A Faculdade de Direito da Universidade de São Paulo (USP) decidiu pela demissão do professor Alysson Leandro Mascaro, que foi acusado de assédio sexual por um número significativo de alunos ao longo de quase duas décadas. O docente estava afastado desde dezembro de 2024, enquanto se realizavam investigações internas. Sua defesa já anunciou a intenção de recorrer da decisão, alegando que o processo administrativo foi injusto e irregular.

Mascaro, reconhecido por suas contribuições à teoria crítica do Direito, é alvo de alegações sérias que incluem troca de favores acadêmicos por relações sexuais. Embora as denúncias tenham sido amplamente divulgadas, nenhum caso foi formalmente registrado na Polícia Civil de São Paulo. A defesa do professor afirma que se trata de uma campanha para prejudicá-lo e que todas as irregularidades no processo administrativo serão contestadas judicialmente.

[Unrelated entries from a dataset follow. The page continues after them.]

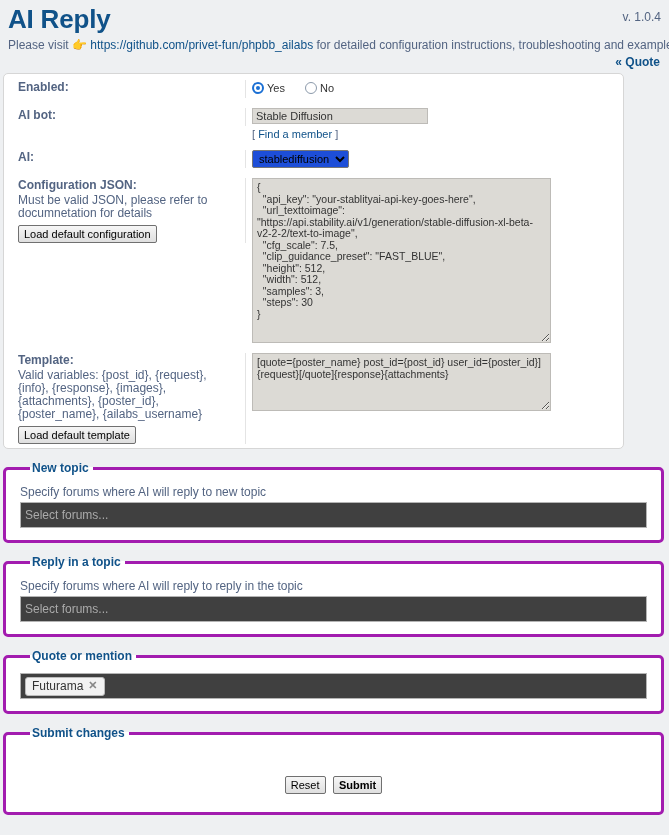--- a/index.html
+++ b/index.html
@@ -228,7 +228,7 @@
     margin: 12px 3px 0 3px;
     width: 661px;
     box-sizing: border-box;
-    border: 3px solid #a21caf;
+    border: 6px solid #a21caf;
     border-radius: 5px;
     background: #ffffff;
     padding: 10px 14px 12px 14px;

Com a demissão, o caso levanta questões sobre a segurança e o bem-estar dos alunos em instituições de ensino superior. A disputa legal entre a defesa de Mascaro e a USP poderá abrir um precedente sobre como as universidades lidam com alegações de assédio, especialmente em um contexto onde a proteção das vítimas e a justiça para os acusados são fundamentais. O desdobramento deste caso é aguardado com atenção por muitos na comunidade acadêmica.